# Given data

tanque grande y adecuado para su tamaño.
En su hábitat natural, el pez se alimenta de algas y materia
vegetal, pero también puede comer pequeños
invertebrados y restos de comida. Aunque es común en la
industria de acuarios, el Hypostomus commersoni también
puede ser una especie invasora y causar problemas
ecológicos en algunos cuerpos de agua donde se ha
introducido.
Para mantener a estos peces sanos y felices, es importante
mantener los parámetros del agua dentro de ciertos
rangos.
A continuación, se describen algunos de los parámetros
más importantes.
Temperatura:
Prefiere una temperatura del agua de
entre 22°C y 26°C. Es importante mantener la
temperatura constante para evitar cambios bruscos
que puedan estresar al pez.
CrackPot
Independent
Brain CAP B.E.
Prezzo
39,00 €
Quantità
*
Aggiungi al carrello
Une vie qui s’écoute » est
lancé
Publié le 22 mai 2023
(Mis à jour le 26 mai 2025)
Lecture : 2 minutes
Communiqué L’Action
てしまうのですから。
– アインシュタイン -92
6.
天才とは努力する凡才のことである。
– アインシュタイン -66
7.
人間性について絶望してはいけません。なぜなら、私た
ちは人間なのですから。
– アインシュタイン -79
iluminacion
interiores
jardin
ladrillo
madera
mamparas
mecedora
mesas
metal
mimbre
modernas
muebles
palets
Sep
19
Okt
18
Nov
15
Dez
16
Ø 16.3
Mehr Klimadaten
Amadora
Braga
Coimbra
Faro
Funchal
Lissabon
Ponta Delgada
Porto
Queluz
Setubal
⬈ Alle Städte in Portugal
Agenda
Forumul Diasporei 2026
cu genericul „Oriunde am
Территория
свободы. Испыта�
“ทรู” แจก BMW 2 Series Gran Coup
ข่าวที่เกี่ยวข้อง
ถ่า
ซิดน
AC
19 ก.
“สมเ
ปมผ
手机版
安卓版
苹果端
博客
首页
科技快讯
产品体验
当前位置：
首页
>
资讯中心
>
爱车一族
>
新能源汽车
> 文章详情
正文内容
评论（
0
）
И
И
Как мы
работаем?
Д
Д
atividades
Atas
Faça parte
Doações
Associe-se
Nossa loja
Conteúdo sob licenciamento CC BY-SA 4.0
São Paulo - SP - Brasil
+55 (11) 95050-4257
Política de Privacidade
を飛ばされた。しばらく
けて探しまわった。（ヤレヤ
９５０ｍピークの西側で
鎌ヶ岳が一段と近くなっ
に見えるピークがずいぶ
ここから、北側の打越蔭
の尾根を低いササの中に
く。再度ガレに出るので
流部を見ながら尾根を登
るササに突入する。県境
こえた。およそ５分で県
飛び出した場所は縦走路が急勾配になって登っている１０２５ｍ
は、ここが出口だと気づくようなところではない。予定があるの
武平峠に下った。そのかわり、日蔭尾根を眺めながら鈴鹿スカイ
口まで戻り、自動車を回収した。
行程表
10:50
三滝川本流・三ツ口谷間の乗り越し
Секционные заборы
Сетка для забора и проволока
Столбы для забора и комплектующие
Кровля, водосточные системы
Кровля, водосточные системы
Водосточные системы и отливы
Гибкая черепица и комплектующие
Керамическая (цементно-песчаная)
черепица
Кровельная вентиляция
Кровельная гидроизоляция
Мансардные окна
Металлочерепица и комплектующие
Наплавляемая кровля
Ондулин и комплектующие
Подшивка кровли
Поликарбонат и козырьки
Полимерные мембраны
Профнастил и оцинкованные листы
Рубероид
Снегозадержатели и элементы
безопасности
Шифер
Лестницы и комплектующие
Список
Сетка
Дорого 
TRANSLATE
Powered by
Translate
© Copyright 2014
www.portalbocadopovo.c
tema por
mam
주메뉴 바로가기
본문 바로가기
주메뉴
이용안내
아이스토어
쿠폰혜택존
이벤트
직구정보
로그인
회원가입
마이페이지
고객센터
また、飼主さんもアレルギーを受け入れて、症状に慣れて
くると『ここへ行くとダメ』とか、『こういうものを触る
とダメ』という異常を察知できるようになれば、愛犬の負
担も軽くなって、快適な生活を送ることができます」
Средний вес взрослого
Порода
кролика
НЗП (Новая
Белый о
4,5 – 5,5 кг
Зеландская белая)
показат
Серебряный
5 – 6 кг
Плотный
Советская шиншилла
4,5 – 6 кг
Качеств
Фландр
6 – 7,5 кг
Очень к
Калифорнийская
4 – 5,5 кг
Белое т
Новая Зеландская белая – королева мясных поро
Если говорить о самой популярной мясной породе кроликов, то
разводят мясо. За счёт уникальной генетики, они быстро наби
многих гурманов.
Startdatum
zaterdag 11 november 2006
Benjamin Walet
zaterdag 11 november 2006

# Requirement
Reproduce the entries above in full, precisely as written.

# Solution to this problem
tanque grande y adecuado para su tamaño.
En su hábitat natural, el pez se alimenta de algas y materia
vegetal, pero también puede comer pequeños
invertebrados y restos de comida. Aunque es común en la
industria de acuarios, el Hypostomus commersoni también
puede ser una especie invasora y causar problemas
ecológicos en algunos cuerpos de agua donde se ha
introducido.
Para mantener a estos peces sanos y felices, es importante
mantener los parámetros del agua dentro de ciertos
rangos.
A continuación, se describen algunos de los parámetros
más importantes.
Temperatura:
Prefiere una temperatura del agua de
entre 22°C y 26°C. Es importante mantener la
temperatura constante para evitar cambios bruscos
que puedan estresar al pez.
CrackPot
Independent
Brain CAP B.E.
Prezzo
39,00 €
Quantità
*
Aggiungi al carrello
Une vie qui s’écoute » est
lancé
Publié le 22 mai 2023
(Mis à jour le 26 mai 2025)
Lecture : 2 minutes
Communiqué L’Action
てしまうのですから。
– アインシュタイン -92
6.
天才とは努力する凡才のことである。
– アインシュタイン -66
7.
人間性について絶望してはいけません。なぜなら、私た
ちは人間なのですから。
– アインシュタイン -79
iluminacion
interiores
jardin
ladrillo
madera
mamparas
mecedora
mesas
metal
mimbre
modernas
muebles
palets
Sep
19
Okt
18
Nov
15
Dez
16
Ø 16.3
Mehr Klimadaten
Amadora
Braga
Coimbra
Faro
Funchal
Lissabon
Ponta Delgada
Porto
Queluz
Setubal
⬈ Alle Städte in Portugal
Agenda
Forumul Diasporei 2026
cu genericul „Oriunde am
Территория
свободы. Испыта�
“ทรู” แจก BMW 2 Series Gran Coup
ข่าวที่เกี่ยวข้อง
ถ่า
ซิดน
AC
19 ก.
“สมเ
ปมผ
手机版
安卓版
苹果端
博客
首页
科技快讯
产品体验
当前位置：
首页
>
资讯中心
>
爱车一族
>
新能源汽车
> 文章详情
正文内容
评论（
0
）
И
И
Как мы
работаем?
Д
Д
atividades
Atas
Faça parte
Doações
Associe-se
Nossa loja
Conteúdo sob licenciamento CC BY-SA 4.0
São Paulo - SP - Brasil
+55 (11) 95050-4257
Política de Privacidade
を飛ばされた。しばらく
けて探しまわった。（ヤレヤ
９５０ｍピークの西側で
鎌ヶ岳が一段と近くなっ
に見えるピークがずいぶ
ここから、北側の打越蔭
の尾根を低いササの中に
く。再度ガレに出るので
流部を見ながら尾根を登
るササに突入する。県境
こえた。およそ５分で県
飛び出した場所は縦走路が急勾配になって登っている１０２５ｍ
は、ここが出口だと気づくようなところではない。予定があるの
武平峠に下った。そのかわり、日蔭尾根を眺めながら鈴鹿スカイ
口まで戻り、自動車を回収した。
行程表
10:50
三滝川本流・三ツ口谷間の乗り越し
Секционные заборы
Сетка для забора и проволока
Столбы для забора и комплектующие
Кровля, водосточные системы
Кровля, водосточные системы
Водосточные системы и отливы
Гибкая черепица и комплектующие
Керамическая (цементно-песчаная)
черепица
Кровельная вентиляция
Кровельная гидроизоляция
Мансардные окна
Металлочерепица и комплектующие
Наплавляемая кровля
Ондулин и комплектующие
Подшивка кровли
Поликарбонат и козырьки
Полимерные мембраны
Профнастил и оцинкованные листы
Рубероид
Снегозадержатели и элементы
безопасности
Шифер
Лестницы и комплектующие
Список
Сетка
Дорого 
TRANSLATE
Powered by
Translate
© Copyright 2014
www.portalbocadopovo.c
tema por
mam
주메뉴 바로가기
본문 바로가기
주메뉴
이용안내
아이스토어
쿠폰혜택존
이벤트
직구정보
로그인
회원가입
마이페이지
고객센터
また、飼主さんもアレルギーを受け入れて、症状に慣れて
くると『ここへ行くとダメ』とか、『こういうものを触る
とダメ』という異常を察知できるようになれば、愛犬の負
担も軽くなって、快適な生活を送ることができます」
Средний вес взрослого
Порода
кролика
НЗП (Новая
Белый о
4,5 – 5,5 кг
Зеландская белая)
показат
Серебряный
5 – 6 кг
Плотный
Советская шиншилла
4,5 – 6 кг
Качеств
Фландр
6 – 7,5 кг
Очень к
Калифорнийская
4 – 5,5 кг
Белое т
Новая Зеландская белая – королева мясных поро
Если говорить о самой популярной мясной породе кроликов, то
разводят мясо. За счёт уникальной генетики, они быстро наби
многих гурманов.
Startdatum
zaterdag 11 november 2006
Benjamin Walet
zaterdag 11 november 2006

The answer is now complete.